■ Text segment ■
It's really this simple: Risk on = Good news for small-cap stocks and the ETFs that track them. Risk off and the reverse is true. On a day when the all the major U.S. indexes are up more than 3%, the argument can be made that after this October rally, there isn't much value left out there. Finding small-cap ETFs with the potential for double-digit gains looks kind of difficult.
Limit the search to those funds that can add another 10% or more from here through year-end and investors might start thinking the search isn't even worth their trouble. Actually, the opposite is true. There are several worthwhile options in the land of small-cap ETFs that can easily add another 10% or more by the end of 2011.
Here are five to consider.
Market Vectors Brazil Small-Cap ETF BRF:
A somewhat predictable member of this list, the Market Vectors Brazil Small-Cap ETF was languishing below $37 earlier this month. It might close at $48 today. If investors start seeing value in Brazil and BRF breaks resistance at $50 sometime soon, the ETF could easily find its way back to the high 50s before year-end.
IndexIQ Global Agribusiness Small-Cap ETF CROP:
The USDA expects retail food prices to increase between 3.5% and 4.5% this year, the biggest jump since 2008, and a large jump from last year's 0.8% increase. The year over year jump is the sharpest acceleration in the food inflation rate from one year to the next since 1978, according to IndexIQ. CROP could benefit from this trend even more than rival large-cap ETFs. If volume stats to pick up in this new ETF, it could easily reclaim its 52-week high, which is about $3.30 away as of late Thursday.

■ Entries shown ■
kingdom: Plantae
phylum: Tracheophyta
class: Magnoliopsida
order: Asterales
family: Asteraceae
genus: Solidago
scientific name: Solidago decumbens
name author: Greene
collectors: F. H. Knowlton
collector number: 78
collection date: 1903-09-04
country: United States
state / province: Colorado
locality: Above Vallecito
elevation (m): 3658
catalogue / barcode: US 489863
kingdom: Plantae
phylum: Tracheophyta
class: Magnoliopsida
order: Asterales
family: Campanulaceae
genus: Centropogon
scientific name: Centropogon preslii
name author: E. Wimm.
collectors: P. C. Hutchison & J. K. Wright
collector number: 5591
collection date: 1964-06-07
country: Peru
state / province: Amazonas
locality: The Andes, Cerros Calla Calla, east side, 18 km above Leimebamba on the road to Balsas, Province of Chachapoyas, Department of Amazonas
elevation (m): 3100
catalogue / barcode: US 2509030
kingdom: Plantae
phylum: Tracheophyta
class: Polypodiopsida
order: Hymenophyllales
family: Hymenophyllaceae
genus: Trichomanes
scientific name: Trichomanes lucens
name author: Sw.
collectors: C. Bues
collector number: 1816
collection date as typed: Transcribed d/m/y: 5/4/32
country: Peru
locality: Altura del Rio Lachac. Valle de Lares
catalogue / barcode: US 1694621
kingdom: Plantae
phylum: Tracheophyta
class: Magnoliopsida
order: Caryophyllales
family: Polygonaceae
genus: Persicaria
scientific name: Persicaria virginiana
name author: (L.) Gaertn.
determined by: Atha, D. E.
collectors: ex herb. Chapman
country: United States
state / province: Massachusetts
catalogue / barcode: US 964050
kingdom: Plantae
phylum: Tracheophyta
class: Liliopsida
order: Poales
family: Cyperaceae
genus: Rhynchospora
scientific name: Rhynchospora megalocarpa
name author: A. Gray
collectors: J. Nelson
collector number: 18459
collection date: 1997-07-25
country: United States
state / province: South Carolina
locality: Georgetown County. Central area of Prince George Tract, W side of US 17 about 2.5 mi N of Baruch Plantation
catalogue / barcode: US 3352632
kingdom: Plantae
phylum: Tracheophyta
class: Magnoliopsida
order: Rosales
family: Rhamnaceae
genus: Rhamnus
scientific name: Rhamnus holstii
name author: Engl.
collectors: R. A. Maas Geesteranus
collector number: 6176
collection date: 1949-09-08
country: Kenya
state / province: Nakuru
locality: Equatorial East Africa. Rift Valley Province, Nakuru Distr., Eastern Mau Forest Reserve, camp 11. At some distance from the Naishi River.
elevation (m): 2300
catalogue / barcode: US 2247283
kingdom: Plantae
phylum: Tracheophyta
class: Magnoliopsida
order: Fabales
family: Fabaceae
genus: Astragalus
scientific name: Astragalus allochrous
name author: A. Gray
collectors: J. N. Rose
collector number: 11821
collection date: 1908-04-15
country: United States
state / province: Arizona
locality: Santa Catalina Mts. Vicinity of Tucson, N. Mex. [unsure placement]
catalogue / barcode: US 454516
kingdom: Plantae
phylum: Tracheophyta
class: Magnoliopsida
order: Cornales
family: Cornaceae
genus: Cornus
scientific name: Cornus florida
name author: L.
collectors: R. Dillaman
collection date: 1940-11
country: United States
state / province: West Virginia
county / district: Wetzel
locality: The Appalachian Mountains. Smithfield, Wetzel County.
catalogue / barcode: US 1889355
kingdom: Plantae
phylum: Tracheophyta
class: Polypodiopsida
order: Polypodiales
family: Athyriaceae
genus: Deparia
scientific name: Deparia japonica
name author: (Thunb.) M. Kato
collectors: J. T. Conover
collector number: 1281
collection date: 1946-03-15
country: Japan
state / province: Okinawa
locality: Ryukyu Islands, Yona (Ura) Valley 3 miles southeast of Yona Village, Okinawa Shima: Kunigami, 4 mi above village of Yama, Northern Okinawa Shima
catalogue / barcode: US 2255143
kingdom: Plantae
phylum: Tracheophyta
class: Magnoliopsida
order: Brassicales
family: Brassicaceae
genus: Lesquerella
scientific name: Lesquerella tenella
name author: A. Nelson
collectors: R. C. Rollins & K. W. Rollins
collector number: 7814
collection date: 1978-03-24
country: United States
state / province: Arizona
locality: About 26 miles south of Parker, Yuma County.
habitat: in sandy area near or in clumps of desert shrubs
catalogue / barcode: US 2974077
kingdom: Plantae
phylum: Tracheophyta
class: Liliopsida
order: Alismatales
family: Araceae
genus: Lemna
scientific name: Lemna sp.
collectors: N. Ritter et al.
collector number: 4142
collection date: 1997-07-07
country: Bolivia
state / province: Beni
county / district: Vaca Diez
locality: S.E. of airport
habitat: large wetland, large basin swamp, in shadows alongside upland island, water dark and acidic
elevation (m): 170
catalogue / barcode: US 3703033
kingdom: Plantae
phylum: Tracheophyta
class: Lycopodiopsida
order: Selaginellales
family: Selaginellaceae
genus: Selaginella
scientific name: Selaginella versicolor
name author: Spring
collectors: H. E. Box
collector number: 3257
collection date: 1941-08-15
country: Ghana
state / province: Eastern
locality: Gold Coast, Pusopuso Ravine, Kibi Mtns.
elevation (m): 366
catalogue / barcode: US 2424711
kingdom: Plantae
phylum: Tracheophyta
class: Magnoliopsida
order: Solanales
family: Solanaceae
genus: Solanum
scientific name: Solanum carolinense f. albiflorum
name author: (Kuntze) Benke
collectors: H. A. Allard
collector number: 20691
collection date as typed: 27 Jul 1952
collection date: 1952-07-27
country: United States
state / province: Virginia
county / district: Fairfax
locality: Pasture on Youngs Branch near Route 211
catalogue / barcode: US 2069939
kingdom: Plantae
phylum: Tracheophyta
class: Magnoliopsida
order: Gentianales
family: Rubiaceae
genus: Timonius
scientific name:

■ Requirement ■
In the small-cap ETF article, how much does the USDA expect retail food prices to rise this year?

■ Written solution ■
Between 3.5% and 4.5%.